Hasta ahora ningún partido había ofrecido la única solución posible contra el botellón en Méndez Núñez: la prohibición de las reuniones nocturnas multitudinarias allí

07 feb 2020 . Actualizado a las 09:44 h.

Cuando todo parecía perdido, de pronto llegó el sentido común en el tema del botellón en los jardines de Méndez Núñez. Parecía imposible, vista su evolución. El desplazamiento de la fiesta nocturna juvenil a ese lugar se produjo en la década pasada con el gobierno del PSOE y BNG. Se mantuvo con el PP. Y se prolongó con la Marea Atlántica. Durante ese tiempo no hubo más solución que la palabrería del «ocio alternativo», la «no criminalización de la juventud», las «medidas disuasorias» y demás muestras de aplazamiento del problema. ¿Realmente alguien pensaba que abriendo un polideportivo de madrugada o haciendo un taller de rap la chavalada iba a dejar de hacer botellón? Durante un tiempo nos quisieron convencer de que sí. Y, lo peor, la rueda de los partidos se había terminado sin que ninguno hubiera ofrecido la única solución posible: la prohibición expresa de las reuniones nocturnas multitudinarias allí.

Tuvieron que pasar muchos años para caer de la silla de la demagogia y afrontar la realidad: en ninguna ciudad civilizada del mundo se permitiría que un jardín botánico del siglo XIX se convirtiera cada fin de semana en un vergonzoso estercolero. Atrás quedan las posturas enrolladas que apelaban a «educar» a los chicos para que «recogieran la basura». Atrás quedan los lamentables debates con frases del tipo: «Nos tenemos que preguntar todos como sociedad en qué estamos fallando». Atrás quedan las acusaciones de -¡glups!- fascistas a los que pedían la prohibición.
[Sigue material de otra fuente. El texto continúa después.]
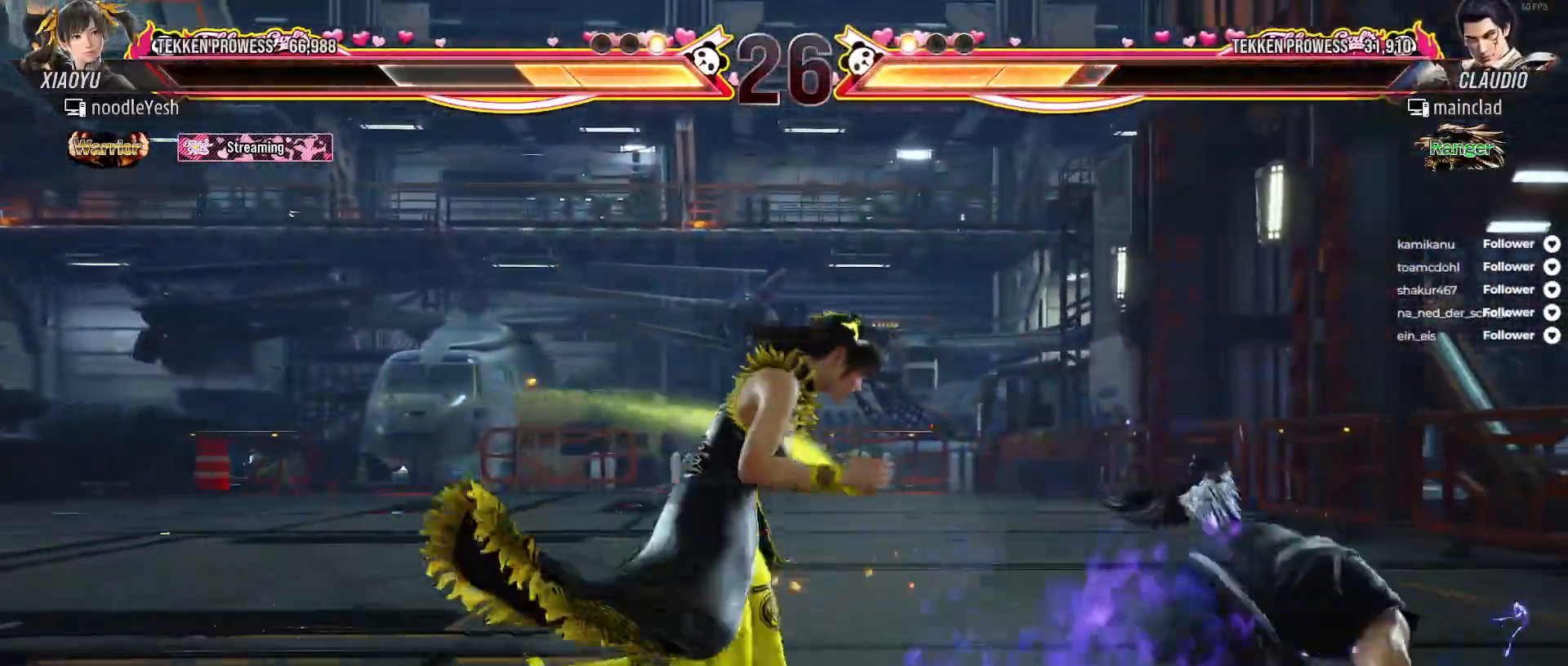
{"buttons": [], "right_stick": "center", "events": [[17, "DPAD_UP", "down"], [50, "A", "down"], [167, "A", "up"], [250, "DPAD_RIGHT", "up"], [250, "DPAD_UP", "up"]]}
Atrás quedan los destrozos sistemáticos que se generaban en el mobiliario cada fin de semana que, de cuando en cuando, afectaban al reloj floral. Atrás queda el estanque sin peces pero con botellas y vasos de plástico flotando. Atrás quedan las farolas pintarrajeadas con aerosoles. Atrás quedan los árboles centenarios muertos por exceso de urea. Atrás queda aquella penosa malla de protección colocada en el ombú para evitar que lo hiriesen a navajazos y que la orina depositada cada jueves y sábado dañase lo menos posible. Atrás quedan las carreritas en motos por los caminitos del jardín. Atrás quedan las toneladas -sí, toneladas- de basura. Atrás queda quien, cerrando los ojos, hacía desaparecer el problema. Atrás queda, en definitiva, el despropósito prolongado durante años y años.

Al final, resultaba que la única opción viable era emplear el sentido común. Aplicándolo, se descubrió que -¡sorpresa!- no pasaba nada, que no se producían revueltas, ni quedaba manchado el expediente de nadie. Todo lo contrario. Cuando ahora vayamos un sábado o un domingo a pasear por ese espacio sin cristales, sin destrozos y sin basura el único reproche será: ¿por qué no se hizo antes? Y si vuelven los peces, sería ya increíble.